:: Text provided ::
This proposed rule would merely provide formulas and methods to
implement an Act of Congress. Previously, section 8(g) of the OCS Lands
Act and section 384 of the Energy Policy Act of 2005 have provided for
the distribution of a
[[Page 30337]]
portion of OCS revenues to coastal States and local governments with
distributions under the latter statute using essentially the same
formulas and methods proposed in this rule.
Regulatory Flexibility Act
The Department of the Interior (DOI) certifies that this proposed
rule would not have a significant economic effect on a substantial
number of small entities under the Regulatory Flexibility Act (5 U.S.C.
601 et seq.). The provisions of this proposed rule specify how
qualified OCS revenues would be allocated to certain States and
eligible coastal political subdivisions. The proposed rule would have
no effect on the amount of royalties, rents, or bonuses owed by
lessees, operators, or payors regardless of size and, consequently,
would not have a significant economic effect on offshore lessees and
operators, including those classified as small businesses. Small
entities may benefit from expenditures funded by these shared revenues,
but it is not possible to estimate that effect since under the statute,
States, and political subdivisions will be receiving such revenues.

:: Entries provided ::
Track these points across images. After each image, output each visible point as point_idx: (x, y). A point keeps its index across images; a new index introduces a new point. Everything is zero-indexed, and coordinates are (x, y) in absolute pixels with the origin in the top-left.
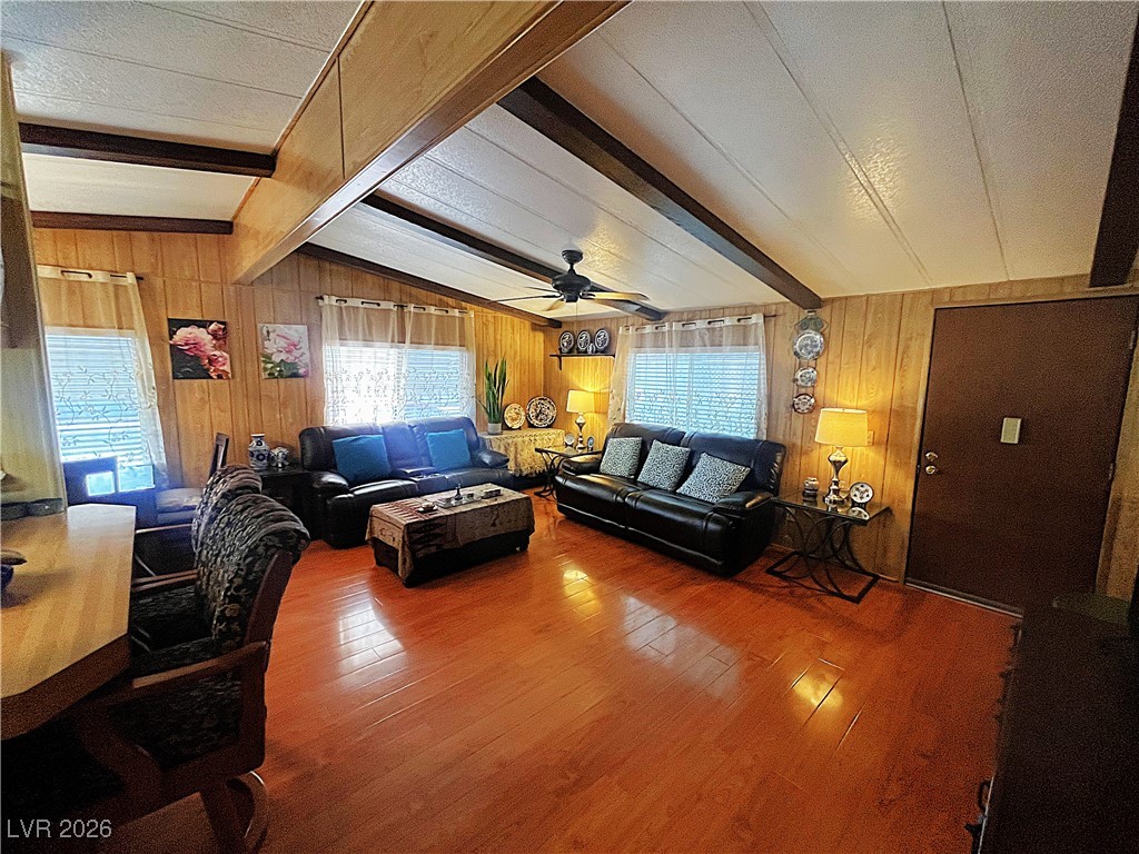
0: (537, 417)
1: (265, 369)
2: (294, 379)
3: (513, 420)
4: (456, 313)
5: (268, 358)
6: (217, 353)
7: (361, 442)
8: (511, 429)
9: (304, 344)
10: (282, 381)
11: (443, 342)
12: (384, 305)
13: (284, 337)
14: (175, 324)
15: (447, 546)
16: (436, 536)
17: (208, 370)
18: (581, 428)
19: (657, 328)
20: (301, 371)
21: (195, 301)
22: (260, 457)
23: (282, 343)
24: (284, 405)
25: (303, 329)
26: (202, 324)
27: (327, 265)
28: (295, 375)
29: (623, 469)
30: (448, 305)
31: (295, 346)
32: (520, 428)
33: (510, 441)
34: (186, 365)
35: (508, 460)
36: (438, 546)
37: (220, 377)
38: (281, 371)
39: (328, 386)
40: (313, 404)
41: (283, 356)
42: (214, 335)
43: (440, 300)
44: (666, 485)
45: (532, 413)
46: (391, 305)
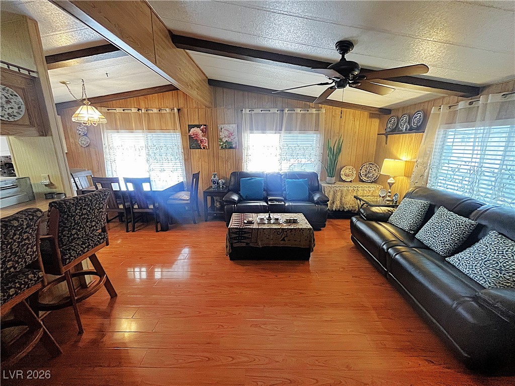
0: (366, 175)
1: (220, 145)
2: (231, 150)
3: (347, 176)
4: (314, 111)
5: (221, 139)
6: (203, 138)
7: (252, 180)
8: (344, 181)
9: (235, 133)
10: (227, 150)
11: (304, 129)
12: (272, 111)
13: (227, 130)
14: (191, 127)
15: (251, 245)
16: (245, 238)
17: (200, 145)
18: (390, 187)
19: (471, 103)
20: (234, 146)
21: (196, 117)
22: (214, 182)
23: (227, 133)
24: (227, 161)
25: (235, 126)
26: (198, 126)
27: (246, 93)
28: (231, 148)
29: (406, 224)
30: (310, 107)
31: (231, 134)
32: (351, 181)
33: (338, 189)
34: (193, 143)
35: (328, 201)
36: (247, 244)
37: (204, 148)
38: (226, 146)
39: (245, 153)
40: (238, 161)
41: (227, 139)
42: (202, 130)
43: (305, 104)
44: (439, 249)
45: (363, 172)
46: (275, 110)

---

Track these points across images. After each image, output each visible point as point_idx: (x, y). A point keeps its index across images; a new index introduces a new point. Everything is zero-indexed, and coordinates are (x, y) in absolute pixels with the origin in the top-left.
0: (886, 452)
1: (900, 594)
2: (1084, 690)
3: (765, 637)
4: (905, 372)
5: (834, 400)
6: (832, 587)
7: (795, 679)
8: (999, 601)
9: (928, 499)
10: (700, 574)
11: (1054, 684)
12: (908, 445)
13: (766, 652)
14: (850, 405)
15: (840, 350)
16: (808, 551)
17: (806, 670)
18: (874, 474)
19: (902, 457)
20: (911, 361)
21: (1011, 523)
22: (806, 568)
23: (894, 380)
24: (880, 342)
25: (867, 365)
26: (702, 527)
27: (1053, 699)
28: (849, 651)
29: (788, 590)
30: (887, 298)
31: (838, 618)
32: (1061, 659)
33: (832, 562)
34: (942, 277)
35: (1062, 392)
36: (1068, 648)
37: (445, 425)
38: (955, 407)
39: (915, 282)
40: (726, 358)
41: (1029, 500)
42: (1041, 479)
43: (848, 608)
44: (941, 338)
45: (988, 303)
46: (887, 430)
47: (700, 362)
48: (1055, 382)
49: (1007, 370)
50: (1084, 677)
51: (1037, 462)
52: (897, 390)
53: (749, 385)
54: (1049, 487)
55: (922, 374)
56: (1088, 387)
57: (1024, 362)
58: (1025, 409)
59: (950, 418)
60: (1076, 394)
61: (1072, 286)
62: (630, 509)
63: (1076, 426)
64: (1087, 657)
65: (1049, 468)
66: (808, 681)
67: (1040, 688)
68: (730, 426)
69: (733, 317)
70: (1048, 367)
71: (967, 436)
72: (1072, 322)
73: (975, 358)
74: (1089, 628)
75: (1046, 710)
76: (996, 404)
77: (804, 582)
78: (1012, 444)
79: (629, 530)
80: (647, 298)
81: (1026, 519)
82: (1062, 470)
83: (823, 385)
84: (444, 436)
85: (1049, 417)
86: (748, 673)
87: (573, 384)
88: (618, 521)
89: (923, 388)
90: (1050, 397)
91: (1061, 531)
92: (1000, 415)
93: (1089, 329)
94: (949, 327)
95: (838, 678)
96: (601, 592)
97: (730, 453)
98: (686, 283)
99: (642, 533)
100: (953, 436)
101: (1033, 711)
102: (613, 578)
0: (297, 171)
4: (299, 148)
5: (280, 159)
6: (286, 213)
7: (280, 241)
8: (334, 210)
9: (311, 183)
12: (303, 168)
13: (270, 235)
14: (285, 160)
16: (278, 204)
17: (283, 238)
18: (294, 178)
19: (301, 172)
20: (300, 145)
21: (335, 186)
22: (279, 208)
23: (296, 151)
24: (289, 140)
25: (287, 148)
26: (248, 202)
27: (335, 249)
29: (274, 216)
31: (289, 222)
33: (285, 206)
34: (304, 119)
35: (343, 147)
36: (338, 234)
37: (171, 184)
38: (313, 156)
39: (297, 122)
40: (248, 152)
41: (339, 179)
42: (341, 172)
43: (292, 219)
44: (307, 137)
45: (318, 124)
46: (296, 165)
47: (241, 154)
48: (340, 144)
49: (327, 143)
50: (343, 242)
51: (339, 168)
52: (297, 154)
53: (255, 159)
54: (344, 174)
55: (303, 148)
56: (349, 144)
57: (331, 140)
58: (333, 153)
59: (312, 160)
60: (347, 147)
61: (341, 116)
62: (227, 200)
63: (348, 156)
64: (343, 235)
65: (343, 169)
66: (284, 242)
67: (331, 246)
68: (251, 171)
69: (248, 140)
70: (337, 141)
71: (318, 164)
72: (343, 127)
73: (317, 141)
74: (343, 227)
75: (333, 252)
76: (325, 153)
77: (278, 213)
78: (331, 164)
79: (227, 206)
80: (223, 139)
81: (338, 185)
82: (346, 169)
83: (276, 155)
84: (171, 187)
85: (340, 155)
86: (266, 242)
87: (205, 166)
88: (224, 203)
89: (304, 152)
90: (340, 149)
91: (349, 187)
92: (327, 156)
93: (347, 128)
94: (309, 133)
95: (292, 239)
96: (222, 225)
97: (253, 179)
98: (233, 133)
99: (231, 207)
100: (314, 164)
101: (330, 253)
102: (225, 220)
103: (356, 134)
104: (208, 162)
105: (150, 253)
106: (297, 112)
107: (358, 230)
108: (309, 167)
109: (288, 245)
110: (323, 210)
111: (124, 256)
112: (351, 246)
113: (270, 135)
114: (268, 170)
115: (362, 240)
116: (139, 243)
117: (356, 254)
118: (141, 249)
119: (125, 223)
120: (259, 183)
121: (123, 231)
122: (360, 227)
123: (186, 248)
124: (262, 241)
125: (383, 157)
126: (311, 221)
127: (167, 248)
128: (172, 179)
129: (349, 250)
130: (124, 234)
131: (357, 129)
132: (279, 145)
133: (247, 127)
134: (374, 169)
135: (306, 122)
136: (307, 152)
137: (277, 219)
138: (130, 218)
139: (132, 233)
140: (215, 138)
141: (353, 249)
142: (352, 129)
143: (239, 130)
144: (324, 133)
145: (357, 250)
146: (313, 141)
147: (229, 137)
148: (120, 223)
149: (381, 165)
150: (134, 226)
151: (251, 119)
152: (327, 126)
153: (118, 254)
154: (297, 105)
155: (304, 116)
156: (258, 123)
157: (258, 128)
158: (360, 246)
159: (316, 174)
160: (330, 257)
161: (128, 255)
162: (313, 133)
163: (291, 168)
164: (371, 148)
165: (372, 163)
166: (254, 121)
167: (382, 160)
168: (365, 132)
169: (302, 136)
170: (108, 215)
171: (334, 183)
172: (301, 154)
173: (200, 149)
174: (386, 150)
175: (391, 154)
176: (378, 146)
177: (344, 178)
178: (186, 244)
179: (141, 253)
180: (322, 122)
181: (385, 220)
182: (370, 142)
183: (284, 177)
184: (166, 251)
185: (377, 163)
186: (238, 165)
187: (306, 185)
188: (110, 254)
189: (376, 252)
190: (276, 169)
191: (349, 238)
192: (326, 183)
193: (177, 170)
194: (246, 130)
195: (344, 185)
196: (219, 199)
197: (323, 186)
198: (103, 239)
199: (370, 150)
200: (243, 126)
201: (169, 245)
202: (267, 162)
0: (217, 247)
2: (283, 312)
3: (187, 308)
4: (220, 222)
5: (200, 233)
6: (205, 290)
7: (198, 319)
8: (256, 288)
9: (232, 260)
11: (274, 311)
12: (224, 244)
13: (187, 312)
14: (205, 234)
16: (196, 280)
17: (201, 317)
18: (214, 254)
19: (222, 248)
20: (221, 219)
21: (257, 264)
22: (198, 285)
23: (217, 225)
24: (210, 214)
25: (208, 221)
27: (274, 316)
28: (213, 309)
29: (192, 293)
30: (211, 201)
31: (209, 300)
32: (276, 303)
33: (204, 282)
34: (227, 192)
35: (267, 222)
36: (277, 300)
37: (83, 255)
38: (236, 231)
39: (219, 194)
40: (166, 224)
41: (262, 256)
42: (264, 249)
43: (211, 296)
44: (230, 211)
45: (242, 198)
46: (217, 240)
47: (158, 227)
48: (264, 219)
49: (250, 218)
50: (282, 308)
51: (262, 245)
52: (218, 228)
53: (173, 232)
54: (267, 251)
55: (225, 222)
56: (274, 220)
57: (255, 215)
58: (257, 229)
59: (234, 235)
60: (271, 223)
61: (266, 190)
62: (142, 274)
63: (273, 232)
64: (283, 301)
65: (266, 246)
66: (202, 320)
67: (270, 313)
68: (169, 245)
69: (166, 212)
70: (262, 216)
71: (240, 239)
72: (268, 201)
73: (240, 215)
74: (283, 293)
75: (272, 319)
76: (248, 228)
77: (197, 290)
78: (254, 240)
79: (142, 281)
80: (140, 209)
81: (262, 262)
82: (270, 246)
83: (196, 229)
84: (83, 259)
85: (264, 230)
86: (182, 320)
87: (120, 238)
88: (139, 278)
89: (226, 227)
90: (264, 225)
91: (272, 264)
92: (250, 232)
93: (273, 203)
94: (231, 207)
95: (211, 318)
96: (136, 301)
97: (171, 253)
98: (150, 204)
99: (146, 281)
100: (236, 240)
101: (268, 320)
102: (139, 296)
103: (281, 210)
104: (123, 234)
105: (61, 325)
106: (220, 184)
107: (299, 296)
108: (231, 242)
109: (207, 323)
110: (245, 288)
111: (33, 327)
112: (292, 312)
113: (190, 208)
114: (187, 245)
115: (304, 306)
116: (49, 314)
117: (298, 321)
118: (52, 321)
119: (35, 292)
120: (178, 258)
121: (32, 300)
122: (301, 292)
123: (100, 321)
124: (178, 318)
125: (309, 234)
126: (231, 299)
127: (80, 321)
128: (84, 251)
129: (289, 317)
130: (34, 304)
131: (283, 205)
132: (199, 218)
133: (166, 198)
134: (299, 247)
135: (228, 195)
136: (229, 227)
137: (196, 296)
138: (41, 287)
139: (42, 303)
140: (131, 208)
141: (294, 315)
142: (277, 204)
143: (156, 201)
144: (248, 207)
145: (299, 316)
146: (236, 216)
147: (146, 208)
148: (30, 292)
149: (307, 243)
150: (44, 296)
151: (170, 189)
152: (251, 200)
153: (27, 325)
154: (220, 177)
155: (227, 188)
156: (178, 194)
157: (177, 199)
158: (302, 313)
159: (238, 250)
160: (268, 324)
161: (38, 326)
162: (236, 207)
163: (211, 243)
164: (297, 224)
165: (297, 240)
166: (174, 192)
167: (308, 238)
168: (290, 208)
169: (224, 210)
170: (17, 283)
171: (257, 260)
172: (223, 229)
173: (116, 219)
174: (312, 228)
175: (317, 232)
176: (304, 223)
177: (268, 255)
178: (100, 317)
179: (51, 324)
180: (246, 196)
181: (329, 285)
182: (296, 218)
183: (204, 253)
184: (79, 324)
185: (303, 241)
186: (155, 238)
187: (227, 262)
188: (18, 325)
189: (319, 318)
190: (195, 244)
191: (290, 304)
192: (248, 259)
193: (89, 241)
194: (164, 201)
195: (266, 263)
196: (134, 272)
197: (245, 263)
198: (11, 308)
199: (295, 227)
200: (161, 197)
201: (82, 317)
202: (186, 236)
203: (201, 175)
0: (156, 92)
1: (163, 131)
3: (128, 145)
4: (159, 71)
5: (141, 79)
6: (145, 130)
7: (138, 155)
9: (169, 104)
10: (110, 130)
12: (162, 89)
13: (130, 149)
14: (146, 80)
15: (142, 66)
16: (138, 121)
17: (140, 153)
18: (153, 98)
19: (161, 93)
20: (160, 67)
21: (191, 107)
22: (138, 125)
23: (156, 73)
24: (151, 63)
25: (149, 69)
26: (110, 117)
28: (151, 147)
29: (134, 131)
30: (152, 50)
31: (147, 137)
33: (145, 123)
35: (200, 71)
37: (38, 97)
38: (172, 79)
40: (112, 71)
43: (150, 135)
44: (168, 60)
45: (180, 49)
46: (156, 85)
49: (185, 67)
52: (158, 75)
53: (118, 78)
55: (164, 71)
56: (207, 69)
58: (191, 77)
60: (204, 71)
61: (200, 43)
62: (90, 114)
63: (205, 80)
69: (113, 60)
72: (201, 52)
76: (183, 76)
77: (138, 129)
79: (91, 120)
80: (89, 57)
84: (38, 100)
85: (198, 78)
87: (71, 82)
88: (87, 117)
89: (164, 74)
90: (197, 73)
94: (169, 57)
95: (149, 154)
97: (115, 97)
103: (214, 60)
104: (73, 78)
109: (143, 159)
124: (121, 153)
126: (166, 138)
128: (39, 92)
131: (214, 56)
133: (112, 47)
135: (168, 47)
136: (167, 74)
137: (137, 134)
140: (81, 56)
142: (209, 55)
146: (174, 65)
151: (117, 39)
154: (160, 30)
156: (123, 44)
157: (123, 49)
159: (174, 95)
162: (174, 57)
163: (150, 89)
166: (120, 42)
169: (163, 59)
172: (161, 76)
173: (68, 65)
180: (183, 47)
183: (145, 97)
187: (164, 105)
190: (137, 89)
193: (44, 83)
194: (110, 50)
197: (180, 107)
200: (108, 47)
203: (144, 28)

:: Task item A ::
Check each statement below against the proposed rule excerpt. Answer yes or no for each, and quote the exact words from the excerpt that decide it.
(i) The Department of the Interior certifies that the proposed rule would have a significant economic effect on a substantial number of small entities.
(ii) The proposed rule would not change the amount of royalties, rents, or bonuses that lessees owe.
(iii) Distributions under section 384 of the Energy Policy Act of 2005 used essentially the same formulas and methods as this proposed rule.
:: Task item B ::
According to the proposed rule excerpt, under which act does the Department of the Interior make its certification about small entities?
:: Task item C ::
Extend the proposed rule excerpt, starting right after its final sentence.

:: Exercise result A ::
(i) No: "certifies that this proposed rule would not have a significant economic effect on a substantial number of small entities"
(ii) Yes: "The proposed rule would have no effect on the amount of royalties, rents, or bonuses owed by lessees, operators, or payors regardless of size"
(iii) Yes: "with distributions under the latter statute using essentially the same formulas and methods proposed in this rule"

:: Exercise result B ::
The Regulatory Flexibility Act (5 U.S.C. 601 et seq.).

:: Exercise result C ::
Your comments are important. The Small Business and Agriculture
Regulatory Enforcement Ombudsman and 10 Regional Fairness Boards were
established to receive comments from small businesses about Federal
agency enforcement actions. The Ombudsman will annually evaluate the
enforcement activities and rate each agency's responsiveness to small
business. If you wish to comment on the actions of MMS, call 1-888-734-
3247. You may comment to the Small Business Administration without fear
of retaliation. Disciplinary action for retaliation by an MMS employee
may include suspension or termination from employment with the DOI.
Small Business Regulatory Enforcement Fairness Act
This proposed rule is not a major rule under 5 U.S.C. 804(2) of the
Small Business Regulatory Enforcement Fairness Act. This proposed rule:
a. Would not have an annual effect on the economy of $100 million
or more. The provisions of this proposed rule specify how qualified OCS
revenues would be allocated to States and coastal political
subdivisions. The proposed rule would have no effect on the amount of
royalties, rents, or bonuses owed by lessees, operators, or payors
regardless of size and, consequently, would not have a significant
adverse economic effect on offshore lessees and operators, including
those classified as small businesses. The Gulf producing States and
coastal political subdivision recipients of the revenues would likely
fund contracts that would benefit the local economies, small entities,
and the environment. These effects are projected to be less than $100
million annually.
b. Would not cause a major increase in costs or prices for
consumers, individual industries, Federal, State, local government
agencies, or geographic regions.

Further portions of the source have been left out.